═══ Text for analysis
Rowan Milburn

Personal information
- Full name: Rowan Claire Milburn
- Born: 18 June 1977 (age 49) Mosgiel, New Zealand
- Batting: Right-handed
- Role: Wicket-keeper
- Relations: Barry Milburn (father)

International information
- National sides: Netherlands (2000); New Zealand (2007);
- ODI debut (cap 54/105): 30 November 2000 Netherlands v England
- Last ODI: 30 August 2007 New Zealand v England
- T20I debut (cap 22): 10 August 2007 New Zealand v South Africa
- Last T20I: 16 August 2007 New Zealand v England

Domestic team information
- 1996/97–2001/02: Otago
- 2002/03–2008/09: Canterbury

Career statistics
| Competition | WODI | WT20I | WLA | WT20 |
| Matches | 15 | 2 | 128 | 11 |
| Runs scored | 237 | 1 | 1,586 | 41 |
| Batting average | 18.23 | – | 17.05 | 20.50 |
| 100s/50s | 0/1 | 0/0 | 0/3 | 0/0 |
| Top score | 71 | 1* | 82 | 13* |
| Catches/stumpings | 7/5 | 0/1 | 85/42 | 6/5 |
- Source: CricketArchive, 18 April 2021

= Rowan Milburn =

New Zealand cricketer (born 1977)

Rowan Claire Milburn (born 18 June 1977) is a New Zealand former cricketer who played as a wicket-keeper and right-handed batter. She appeared in 7 One Day Internationals for the Netherlands in 2000, and 8 One Day Internationals and 2 Twenty20 Internationals for New Zealand in 2007. She played domestic cricket for Otago and Canterbury in New Zealand.

While playing in the Dutch domestic competition, she was selected to play for the Netherlands in the 2000 World Cup in New Zealand. She made the team's only fifty of the tournament when she scored 71 against Ireland.

She became a schoolteacher. She was Assistant Principal of Mountainview High School in Timaru, and as of 2024 she is Principal of Hagley College in Christchurch.

She is the daughter of former New Zealand Test cricketer Barry Milburn, who was also a wicket-keeper.
══════
═══ Dataset records
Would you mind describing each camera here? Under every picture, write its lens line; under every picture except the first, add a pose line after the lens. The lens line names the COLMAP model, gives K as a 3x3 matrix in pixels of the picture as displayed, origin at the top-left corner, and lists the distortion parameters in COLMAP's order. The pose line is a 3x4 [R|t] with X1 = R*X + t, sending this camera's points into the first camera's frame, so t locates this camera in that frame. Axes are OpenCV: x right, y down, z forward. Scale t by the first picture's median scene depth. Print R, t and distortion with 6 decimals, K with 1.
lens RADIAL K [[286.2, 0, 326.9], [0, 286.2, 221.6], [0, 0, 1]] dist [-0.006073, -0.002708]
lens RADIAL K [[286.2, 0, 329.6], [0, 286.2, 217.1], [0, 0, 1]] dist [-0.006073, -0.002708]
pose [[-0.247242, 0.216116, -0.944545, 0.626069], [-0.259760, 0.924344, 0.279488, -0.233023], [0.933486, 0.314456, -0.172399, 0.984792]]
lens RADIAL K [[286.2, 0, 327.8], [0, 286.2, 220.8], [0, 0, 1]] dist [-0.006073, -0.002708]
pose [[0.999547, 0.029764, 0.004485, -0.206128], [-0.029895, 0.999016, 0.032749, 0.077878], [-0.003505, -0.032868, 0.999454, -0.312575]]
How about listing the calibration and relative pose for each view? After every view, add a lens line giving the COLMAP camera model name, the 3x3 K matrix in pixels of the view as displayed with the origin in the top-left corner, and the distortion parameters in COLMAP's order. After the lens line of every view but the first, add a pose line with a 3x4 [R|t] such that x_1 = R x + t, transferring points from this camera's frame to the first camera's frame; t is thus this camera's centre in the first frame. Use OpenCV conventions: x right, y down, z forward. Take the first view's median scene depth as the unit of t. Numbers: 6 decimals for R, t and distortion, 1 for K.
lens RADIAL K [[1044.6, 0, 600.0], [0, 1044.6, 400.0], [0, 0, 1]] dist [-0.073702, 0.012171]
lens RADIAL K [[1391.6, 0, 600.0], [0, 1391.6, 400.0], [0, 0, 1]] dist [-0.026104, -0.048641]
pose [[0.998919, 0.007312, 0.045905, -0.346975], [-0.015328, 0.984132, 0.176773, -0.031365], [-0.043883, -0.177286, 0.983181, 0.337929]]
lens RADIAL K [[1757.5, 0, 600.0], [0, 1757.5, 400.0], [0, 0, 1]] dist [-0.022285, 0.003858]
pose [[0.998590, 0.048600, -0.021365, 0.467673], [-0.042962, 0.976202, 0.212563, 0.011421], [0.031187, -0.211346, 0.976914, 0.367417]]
══════
▸ **What you will do**:
A: Can you turn the paragraph of the Rowan Milburn article that opens with "Rowan Claire Milburn (born 18 June 1977)" into a short list that keeps its main facts?
B: Would you quote the Rowan Milburn article word for word, starting with "New Zealand cricketer" and going on through "also a wicket-keeper."?
The data here was drawn from a separate source.

▸ **Task-by-task answers**:
A:
- Born 18 June 1977; former New Zealand cricketer
- Wicket-keeper and right-handed batter
- Netherlands: 7 One Day Internationals in 2000
- New Zealand: 8 One Day Internationals and 2 Twenty20 Internationals in 2007
- Domestic teams: Otago and Canterbury

B:
New Zealand cricketer (born 1977)

Rowan Claire Milburn (born 18 June 1977) is a New Zealand former cricketer who played as a wicket-keeper and right-handed batter. She appeared in 7 One Day Internationals for the Netherlands in 2000, and 8 One Day Internationals and 2 Twenty20 Internationals for New Zealand in 2007. She played domestic cricket for Otago and Canterbury in New Zealand.

While playing in the Dutch domestic competition, she was selected to play for the Netherlands in the 2000 World Cup in New Zealand. She made the team's only fifty of the tournament when she scored 71 against Ireland.

She became a schoolteacher. She was Assistant Principal of Mountainview High School in Timaru, and as of 2024 she is Principal of Hagley College in Christchurch.

She is the daughter of former New Zealand Test cricketer Barry Milburn, who was also a wicket-keeper.